Detailed Brokerage Insights

Bernstein: Outperform, Target ₹2,300

  • Positives: Decent NII growth, strong core fee income, and a 12% YoY growth in profit before tax, providing confidence in future performance.
  • Bernstein expects the bank to return to mid-teens EPS growth trajectory in the coming quarters.

CLSA: Hold, Target ₹1,785

  • Key Observations: Q3 profit before tax was in line, but loan growth was curtailed to 3% YoY, with the Loan Deposit Ratio (LDR) at 98%.
  • CLSA expects the LDR to normalize at 90% only by FY27.

Investec: Hold, Target ₹1,650

  • Concerns: Slight miss on NII and seasonal increases in agricultural slippages.
  • Investec believes it will take at least two years for HDFC Bank to stabilize its balance sheet.

BoFA: Buy, Target ₹2,020

  • Positives: No surprises in Q3, with the LDR nearing normalization in three quarters.
  • BoFA highlights early synergies in liability cross-sells and views current valuations at 2x P/B as attractive.

Morgan Stanley: Overweight, Target ₹1,975

  • Takeaways: Strong asset quality, steady franchise, and 18% YoY growth in fee income.
  • MS expects loan growth to accelerate once the LDR normalizes by H1FY26.

Macquarie: Outperform, Target ₹2,300

  • Observations: Decent results in a tough macro environment, though agri slippages led to slightly higher credit costs.
  • The bank expects NIM to improve as the macro environment recovers.

HSBC: Buy, Target ₹1,980

  • Insights: Q3 results were in line, with stable asset quality and minor NIM compression of 3bps QoQ.
  • HSBC has reduced FY26-27 EPS estimates by 4-5% to reflect slower loan growth.

Motilal Oswal: Buy, Target ₹2,050

  • Highlights: In-line earnings, with a gradual retirement of high-cost borrowings expected to improve return ratios in FY26.
  • MOSL sees RoA/RoE of 1.8%/13.9% for FY26.

Nuvama: Buy, Target ₹1,950

  • Positives: Better-than-expected slippage metrics, improved LDR, and strong deposit market share gains.
  • Agri slippages grew 13% QoQ, but the total lagged slippage ratio at 1.4% remains the lowest among private peers.

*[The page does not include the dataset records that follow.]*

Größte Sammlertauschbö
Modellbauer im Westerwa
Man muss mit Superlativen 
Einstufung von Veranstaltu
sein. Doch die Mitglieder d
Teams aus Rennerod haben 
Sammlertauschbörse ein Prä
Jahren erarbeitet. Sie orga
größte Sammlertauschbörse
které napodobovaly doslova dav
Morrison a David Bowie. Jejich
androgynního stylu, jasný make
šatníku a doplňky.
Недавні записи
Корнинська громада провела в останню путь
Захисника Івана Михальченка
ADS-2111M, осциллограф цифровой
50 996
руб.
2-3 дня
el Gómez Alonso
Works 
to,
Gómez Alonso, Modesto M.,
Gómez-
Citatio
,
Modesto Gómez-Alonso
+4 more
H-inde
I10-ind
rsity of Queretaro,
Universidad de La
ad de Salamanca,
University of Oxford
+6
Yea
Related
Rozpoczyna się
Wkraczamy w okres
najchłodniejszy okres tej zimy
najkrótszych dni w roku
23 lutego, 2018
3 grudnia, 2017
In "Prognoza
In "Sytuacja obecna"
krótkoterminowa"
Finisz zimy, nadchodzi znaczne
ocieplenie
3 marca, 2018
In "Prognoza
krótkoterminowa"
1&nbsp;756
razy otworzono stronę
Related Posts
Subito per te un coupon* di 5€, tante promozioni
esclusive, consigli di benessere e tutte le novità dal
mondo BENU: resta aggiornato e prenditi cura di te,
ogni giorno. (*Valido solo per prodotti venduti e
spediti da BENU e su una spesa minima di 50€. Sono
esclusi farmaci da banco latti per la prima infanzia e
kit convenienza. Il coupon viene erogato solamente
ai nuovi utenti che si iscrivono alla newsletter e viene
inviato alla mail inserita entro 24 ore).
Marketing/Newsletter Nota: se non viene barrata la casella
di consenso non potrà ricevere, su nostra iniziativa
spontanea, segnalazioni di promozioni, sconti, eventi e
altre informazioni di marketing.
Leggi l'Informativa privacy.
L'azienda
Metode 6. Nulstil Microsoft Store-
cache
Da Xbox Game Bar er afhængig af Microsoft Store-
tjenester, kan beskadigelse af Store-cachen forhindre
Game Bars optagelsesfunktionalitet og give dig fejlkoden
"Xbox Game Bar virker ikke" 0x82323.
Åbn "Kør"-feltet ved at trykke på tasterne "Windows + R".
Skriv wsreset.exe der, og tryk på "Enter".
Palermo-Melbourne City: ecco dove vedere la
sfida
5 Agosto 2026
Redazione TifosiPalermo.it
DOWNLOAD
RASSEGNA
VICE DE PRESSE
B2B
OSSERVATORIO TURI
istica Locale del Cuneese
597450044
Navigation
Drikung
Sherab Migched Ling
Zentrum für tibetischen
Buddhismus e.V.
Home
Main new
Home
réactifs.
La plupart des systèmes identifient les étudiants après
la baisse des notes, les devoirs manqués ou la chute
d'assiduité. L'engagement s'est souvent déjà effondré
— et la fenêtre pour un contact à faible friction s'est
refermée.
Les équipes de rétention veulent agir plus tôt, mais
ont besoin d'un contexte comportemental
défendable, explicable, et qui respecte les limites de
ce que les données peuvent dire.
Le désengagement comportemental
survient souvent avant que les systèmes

Conclusion: Bullish Sentiment Dominates

While concerns over asset quality, loan growth, and seasonal slippages exist, most brokerages remain optimistic about HDFC Bank’s long-term prospects. Target prices range from ₹1,650 (Investec) to ₹2,300 (Bernstein and Macquarie), offering upside potential of up to 37% from the current market price of ₹1,674.

HDFC Bank’s leadership in the private banking sector, coupled with improving NIMs and fee income growth, makes it a solid pick for investors with a medium-to-long-term outlook.

Disclaimer: This article is for informational purposes only and does not constitute financial advice.